When the word "different" shows up in a line of the data below, copy that whole line.

=== MATERIAL FOR THIS TASK ===
----------
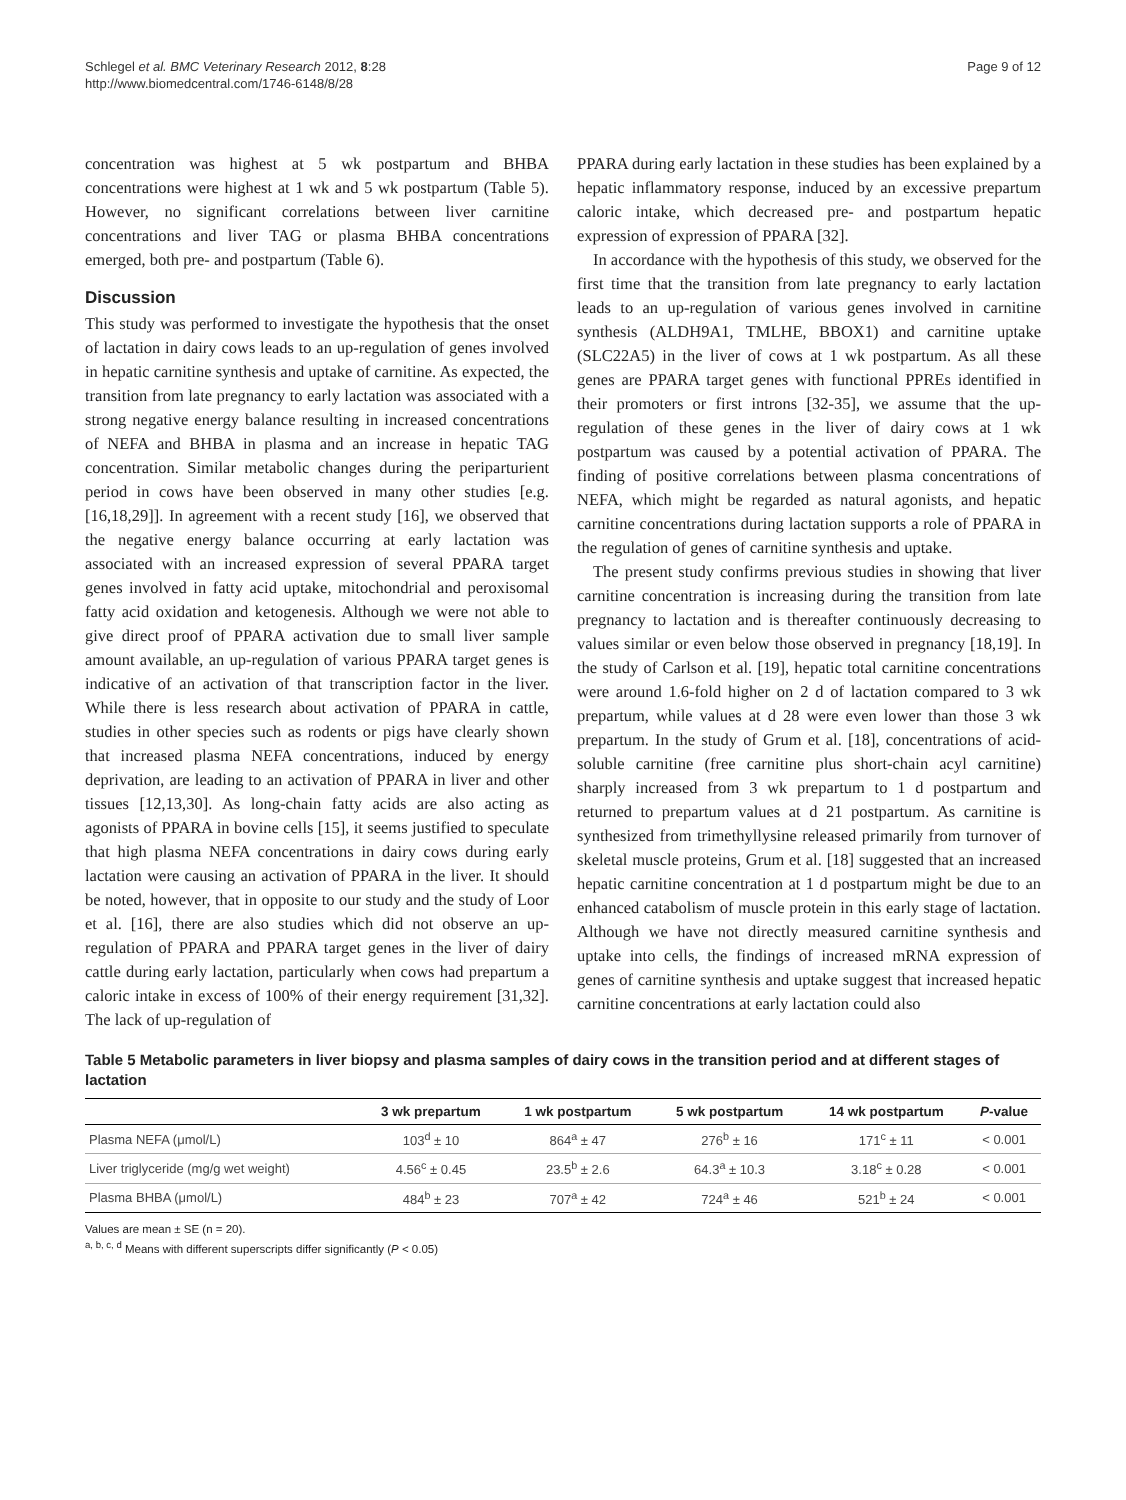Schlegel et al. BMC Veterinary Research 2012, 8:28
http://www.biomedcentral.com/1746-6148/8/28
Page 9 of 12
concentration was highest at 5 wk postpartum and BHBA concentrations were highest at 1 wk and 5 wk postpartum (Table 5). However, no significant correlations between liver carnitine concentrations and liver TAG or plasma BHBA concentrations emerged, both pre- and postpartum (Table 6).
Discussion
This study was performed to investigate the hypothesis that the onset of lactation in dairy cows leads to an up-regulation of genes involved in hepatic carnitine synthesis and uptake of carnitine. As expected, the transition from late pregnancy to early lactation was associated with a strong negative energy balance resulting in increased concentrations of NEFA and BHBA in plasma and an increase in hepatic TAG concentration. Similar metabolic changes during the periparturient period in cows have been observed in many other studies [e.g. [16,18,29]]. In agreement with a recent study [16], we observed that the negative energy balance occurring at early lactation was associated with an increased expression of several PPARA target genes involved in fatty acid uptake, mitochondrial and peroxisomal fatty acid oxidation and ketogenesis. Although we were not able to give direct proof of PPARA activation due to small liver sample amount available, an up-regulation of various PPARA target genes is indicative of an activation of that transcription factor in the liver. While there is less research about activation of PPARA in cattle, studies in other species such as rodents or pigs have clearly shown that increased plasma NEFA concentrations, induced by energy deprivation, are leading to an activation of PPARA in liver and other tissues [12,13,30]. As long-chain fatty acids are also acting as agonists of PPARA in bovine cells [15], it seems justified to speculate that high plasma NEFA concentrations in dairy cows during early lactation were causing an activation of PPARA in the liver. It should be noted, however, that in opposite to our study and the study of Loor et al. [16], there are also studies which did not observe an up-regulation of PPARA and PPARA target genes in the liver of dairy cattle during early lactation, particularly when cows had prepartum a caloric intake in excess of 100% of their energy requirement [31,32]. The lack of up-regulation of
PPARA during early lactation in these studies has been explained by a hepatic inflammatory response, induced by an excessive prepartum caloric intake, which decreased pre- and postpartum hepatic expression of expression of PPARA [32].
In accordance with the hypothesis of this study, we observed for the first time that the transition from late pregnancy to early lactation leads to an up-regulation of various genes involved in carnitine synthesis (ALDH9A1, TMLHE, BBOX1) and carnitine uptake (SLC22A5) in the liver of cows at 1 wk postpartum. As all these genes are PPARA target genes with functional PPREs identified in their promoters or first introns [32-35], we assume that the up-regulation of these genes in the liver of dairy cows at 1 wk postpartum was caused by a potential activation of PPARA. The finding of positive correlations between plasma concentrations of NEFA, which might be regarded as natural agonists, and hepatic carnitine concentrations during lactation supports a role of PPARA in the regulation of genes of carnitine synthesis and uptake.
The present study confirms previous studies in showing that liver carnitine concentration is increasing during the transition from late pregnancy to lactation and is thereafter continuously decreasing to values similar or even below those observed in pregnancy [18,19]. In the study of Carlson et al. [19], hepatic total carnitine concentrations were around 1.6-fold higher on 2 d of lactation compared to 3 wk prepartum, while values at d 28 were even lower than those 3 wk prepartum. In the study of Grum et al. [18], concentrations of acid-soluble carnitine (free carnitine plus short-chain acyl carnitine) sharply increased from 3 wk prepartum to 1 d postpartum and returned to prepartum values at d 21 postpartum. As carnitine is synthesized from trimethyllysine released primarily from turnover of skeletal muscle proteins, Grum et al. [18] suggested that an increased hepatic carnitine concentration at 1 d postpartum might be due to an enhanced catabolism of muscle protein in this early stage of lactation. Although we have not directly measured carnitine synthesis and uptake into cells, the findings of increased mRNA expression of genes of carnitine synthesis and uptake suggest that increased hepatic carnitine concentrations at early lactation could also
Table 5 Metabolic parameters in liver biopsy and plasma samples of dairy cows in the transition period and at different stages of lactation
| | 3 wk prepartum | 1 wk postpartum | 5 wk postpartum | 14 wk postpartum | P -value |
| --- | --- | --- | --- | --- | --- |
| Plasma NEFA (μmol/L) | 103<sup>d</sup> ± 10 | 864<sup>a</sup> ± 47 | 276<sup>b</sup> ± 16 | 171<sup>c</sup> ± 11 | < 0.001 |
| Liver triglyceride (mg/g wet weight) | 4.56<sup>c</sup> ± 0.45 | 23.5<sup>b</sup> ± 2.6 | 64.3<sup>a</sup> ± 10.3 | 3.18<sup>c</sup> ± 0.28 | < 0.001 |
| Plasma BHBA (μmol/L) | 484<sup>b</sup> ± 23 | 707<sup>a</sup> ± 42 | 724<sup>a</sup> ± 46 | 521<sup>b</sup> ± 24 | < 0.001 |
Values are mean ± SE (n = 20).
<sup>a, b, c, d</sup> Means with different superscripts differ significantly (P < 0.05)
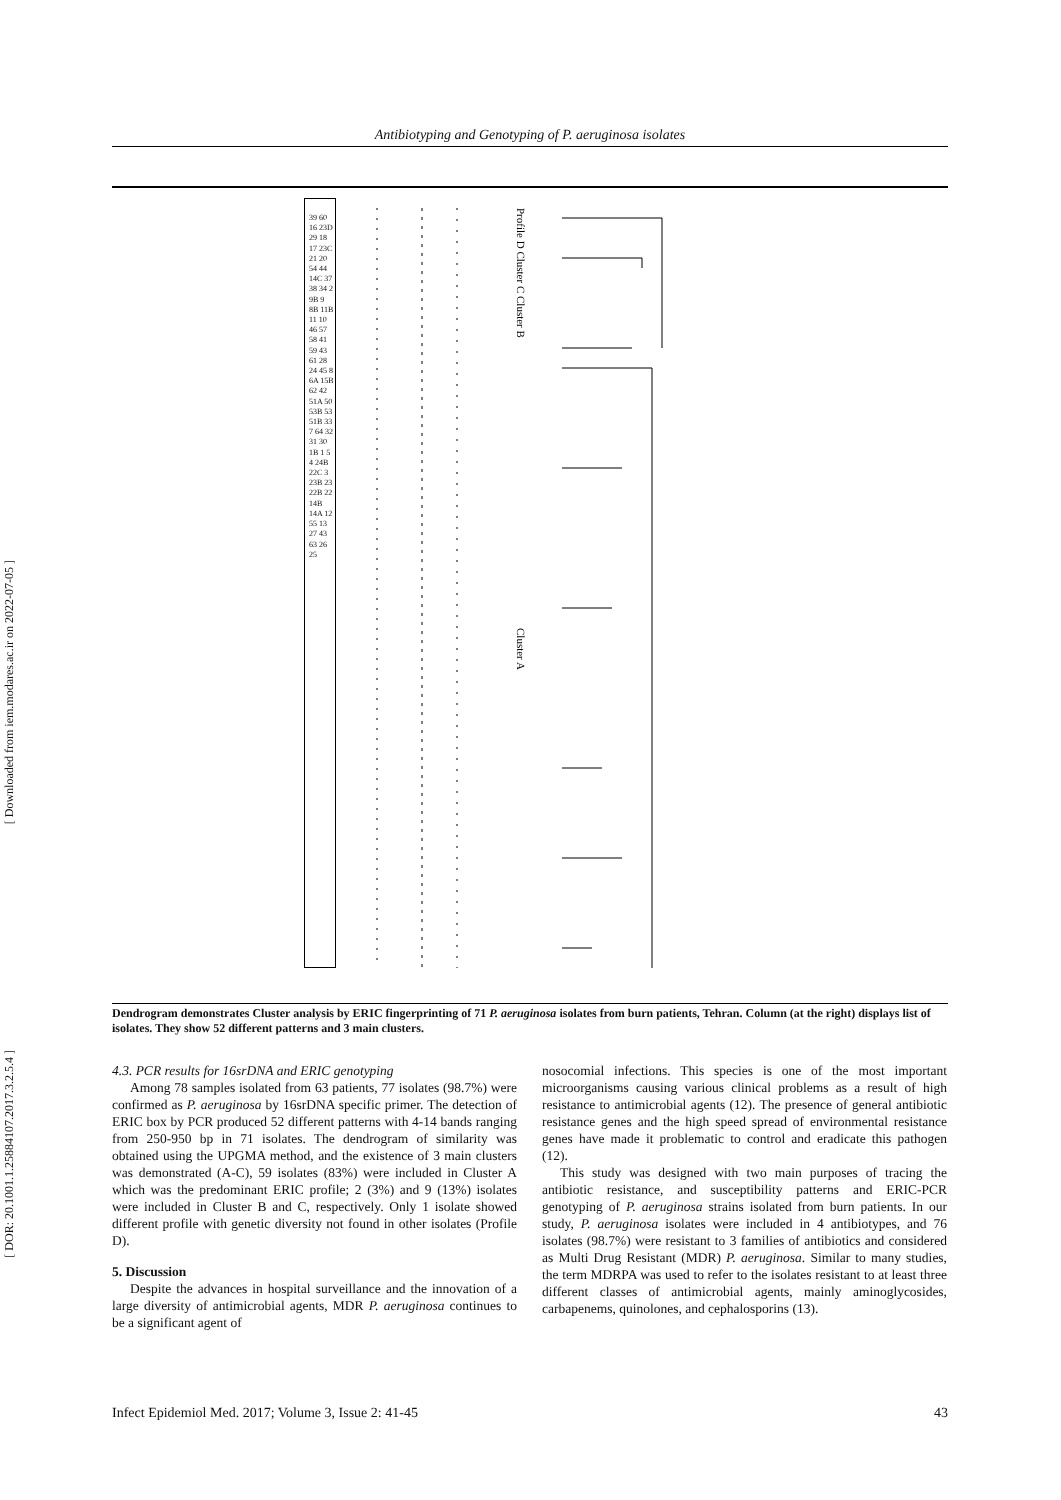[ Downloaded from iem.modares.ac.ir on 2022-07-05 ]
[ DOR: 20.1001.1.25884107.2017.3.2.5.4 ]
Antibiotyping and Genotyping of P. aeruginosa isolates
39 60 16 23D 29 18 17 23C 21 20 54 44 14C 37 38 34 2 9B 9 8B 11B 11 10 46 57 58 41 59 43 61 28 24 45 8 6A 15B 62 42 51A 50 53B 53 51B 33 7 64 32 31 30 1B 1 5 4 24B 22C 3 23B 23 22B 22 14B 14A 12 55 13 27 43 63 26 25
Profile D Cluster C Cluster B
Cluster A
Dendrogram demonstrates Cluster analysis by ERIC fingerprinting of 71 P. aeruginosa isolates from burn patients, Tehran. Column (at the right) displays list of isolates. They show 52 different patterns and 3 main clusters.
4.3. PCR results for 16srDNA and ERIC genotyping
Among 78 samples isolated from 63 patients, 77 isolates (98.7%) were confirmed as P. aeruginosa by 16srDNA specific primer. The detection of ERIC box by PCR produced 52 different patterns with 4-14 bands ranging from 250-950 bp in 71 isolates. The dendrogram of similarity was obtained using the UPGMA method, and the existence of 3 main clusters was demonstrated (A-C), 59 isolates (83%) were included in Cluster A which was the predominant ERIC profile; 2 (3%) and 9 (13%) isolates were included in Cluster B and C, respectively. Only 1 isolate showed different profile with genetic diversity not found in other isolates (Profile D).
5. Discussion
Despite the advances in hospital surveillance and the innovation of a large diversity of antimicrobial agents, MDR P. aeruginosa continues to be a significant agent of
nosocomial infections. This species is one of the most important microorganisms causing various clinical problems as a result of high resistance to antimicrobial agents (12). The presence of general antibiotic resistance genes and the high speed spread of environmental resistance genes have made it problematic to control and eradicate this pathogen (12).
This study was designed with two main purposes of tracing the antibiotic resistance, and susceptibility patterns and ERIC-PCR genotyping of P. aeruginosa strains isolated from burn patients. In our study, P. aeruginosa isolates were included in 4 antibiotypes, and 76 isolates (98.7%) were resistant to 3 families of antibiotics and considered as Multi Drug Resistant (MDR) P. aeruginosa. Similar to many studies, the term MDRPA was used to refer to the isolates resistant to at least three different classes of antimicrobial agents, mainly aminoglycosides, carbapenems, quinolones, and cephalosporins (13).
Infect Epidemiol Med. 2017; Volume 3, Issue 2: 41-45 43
----------
=== ANSWER FOR THE TASK ===
Table 5 Metabolic parameters in liver biopsy and plasma samples of dairy cows in the transition period and at different stages of lactation
<sup>a, b, c, d</sup> Means with different superscripts differ significantly (P < 0.05)
Dendrogram demonstrates Cluster analysis by ERIC fingerprinting of 71 P. aeruginosa isolates from burn patients, Tehran. Column (at the right) displays list of isolates. They show 52 different patterns and 3 main clusters.
Among 78 samples isolated from 63 patients, 77 isolates (98.7%) were confirmed as P. aeruginosa by 16srDNA specific primer. The detection of ERIC box by PCR produced 52 different patterns with 4-14 bands ranging from 250-950 bp in 71 isolates. The dendrogram of similarity was obtained using the UPGMA method, and the existence of 3 main clusters was demonstrated (A-C), 59 isolates (83%) were included in Cluster A which was the predominant ERIC profile; 2 (3%) and 9 (13%) isolates were included in Cluster B and C, respectively. Only 1 isolate showed different profile with genetic diversity not found in other isolates (Profile D).
This study was designed with two main purposes of tracing the antibiotic resistance, and susceptibility patterns and ERIC-PCR genotyping of P. aeruginosa strains isolated from burn patients. In our study, P. aeruginosa isolates were included in 4 antibiotypes, and 76 isolates (98.7%) were resistant to 3 families of antibiotics and considered as Multi Drug Resistant (MDR) P. aeruginosa. Similar to many studies, the term MDRPA was used to refer to the isolates resistant to at least three different classes of antimicrobial agents, mainly aminoglycosides, carbapenems, quinolones, and cephalosporins (13).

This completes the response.